Con la clasificación lograda e impuesta se obliga a mirar zoológicamente a aquellos que son diferentes, y a través de esto provocar la supuesta peligrosidad y urgencia de velar por ellos.

Tras esta maquinaria de ficciones cínicas, hoy tenemos la “guerra” entre grupos juveniles o “tribus” como resultado de la incorporación y propagación de identidades académicamente construidas y que han terminado siendo rivalidades cotidianamente imbuidas por las nuevas técnicas de agitación y desinhibición de las masas.
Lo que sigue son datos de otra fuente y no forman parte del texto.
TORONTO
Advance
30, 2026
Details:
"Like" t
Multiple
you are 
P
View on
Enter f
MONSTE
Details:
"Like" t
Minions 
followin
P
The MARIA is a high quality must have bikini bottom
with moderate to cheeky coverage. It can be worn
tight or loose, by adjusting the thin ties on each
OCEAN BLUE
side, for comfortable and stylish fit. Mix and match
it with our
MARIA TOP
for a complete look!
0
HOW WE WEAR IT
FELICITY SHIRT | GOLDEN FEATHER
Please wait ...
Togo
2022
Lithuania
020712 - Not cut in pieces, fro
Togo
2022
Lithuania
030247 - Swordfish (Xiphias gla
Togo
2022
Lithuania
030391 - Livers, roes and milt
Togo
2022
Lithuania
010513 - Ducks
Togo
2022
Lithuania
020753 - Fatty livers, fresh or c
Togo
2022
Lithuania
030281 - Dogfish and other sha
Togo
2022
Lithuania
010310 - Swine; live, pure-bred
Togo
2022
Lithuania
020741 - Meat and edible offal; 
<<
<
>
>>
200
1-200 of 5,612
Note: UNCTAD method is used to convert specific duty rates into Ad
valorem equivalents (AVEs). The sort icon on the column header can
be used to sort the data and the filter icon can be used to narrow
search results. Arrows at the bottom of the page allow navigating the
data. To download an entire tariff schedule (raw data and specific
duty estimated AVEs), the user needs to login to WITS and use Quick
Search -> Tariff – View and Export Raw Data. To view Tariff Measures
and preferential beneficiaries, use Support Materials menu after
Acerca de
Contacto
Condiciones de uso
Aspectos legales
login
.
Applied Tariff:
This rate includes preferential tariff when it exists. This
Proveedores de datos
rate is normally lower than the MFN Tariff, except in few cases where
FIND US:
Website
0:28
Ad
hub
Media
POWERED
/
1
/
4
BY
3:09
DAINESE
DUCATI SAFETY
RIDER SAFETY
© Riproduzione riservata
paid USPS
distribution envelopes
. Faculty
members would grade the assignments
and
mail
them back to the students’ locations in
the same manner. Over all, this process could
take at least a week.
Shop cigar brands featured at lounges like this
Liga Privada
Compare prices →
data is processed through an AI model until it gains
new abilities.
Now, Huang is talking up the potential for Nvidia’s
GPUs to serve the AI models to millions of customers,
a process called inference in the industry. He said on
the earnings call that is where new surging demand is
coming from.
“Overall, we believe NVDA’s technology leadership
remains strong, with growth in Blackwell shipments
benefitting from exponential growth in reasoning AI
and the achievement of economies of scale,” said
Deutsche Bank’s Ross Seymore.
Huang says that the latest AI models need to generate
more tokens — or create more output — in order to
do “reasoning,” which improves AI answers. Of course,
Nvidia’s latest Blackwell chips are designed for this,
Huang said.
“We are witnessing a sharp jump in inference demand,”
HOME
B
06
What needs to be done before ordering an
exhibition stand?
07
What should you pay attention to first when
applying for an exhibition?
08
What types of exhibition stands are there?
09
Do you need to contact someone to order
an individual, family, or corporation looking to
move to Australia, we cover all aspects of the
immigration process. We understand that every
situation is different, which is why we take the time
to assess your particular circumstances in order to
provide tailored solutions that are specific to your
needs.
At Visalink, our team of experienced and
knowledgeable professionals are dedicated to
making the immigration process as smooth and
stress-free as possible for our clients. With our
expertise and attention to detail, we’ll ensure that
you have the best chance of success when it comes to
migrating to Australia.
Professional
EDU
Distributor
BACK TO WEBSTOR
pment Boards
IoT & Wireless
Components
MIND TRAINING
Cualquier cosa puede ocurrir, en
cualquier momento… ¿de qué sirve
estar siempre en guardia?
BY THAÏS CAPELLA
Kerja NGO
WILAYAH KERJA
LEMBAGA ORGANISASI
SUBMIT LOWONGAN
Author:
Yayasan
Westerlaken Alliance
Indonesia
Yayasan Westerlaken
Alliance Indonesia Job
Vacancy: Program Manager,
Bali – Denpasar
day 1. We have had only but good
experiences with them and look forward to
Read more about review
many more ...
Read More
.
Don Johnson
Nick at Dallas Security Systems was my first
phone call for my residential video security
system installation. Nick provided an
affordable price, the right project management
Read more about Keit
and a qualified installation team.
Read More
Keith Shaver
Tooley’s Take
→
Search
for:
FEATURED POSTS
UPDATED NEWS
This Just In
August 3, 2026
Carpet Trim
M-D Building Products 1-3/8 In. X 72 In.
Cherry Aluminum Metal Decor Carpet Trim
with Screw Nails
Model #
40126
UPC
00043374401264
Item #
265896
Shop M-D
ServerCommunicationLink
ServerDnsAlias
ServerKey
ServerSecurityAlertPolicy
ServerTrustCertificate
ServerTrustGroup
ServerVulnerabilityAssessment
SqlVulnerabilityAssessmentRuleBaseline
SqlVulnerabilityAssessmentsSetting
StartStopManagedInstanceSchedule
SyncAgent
Las agresiones orientadas hacia los emos y sus agresores, tienen más que el nombre de “darketos” y “punketos”, el de la propaganda derechista que requiere desestabilizar y eliminar cualquier forma de organización juvenil.

Con el ánimo de hacer visible la eficiencia y desmesurada preocupación de las autoridades, el pasado jueves 20 de marzo, en la Jornada se publicó que la Procuraduría de Justicia de Querétaro, había descubierto al culpable, señalando a un joven de 17 años como el presunto autor del correo electrónico a través del cual se convocó a la agresión de los emos en la Plaza de Armas el pasado 7 de marzo.

En las páginas del diario, no se mostró ninguna imagen del presunto responsable y mucho menos se desplegaron palabras algunas de defensa respecto de la imputación legal de la que era objeto. La PGJE sólo indicó que se tienen elementos suficientes para acusar al indiciado y se cuentan con pruebas logradas por la Cofetel.

Sin más, el culpable pronto estará siendo juzgado, procesado y sentenciado sin conocer su rostro, pertenencia tribal y motivos que le llevaron a convocar a dicha agresión. Quizás un “Pepe el Toro”, sin poder gritar que es inocente…

Entre los medios digitalizados y la prensa escrita (contubernio de manipulación y simulación) se ha logrado establecer una atmósfera de contradicciones y favoritismos políticos que benefician los intereses de grupo y utilizan a las agrupaciones juveniles como elementos de distracción para disipar la atención ante los sucesos políticos de baja intensidad.

La respuesta está en mirar críticamente hacia los medios y no peyorativamente hacia las agrupaciones juveniles. La paranoia creada por los medios y la manipulación emocional de las agrupaciones juveniles, obedece a las condiciones futuras altamente sombrías que enfrentan estas agrupaciones, futuro en el cual los medios electrónicos se vuelven las alternativas emocionales para expresar y valorar su realidad circundante.

* Profesor de la División de Estudios de Posgrado de la Escuela Nacional de Trabajo Social, UNAM.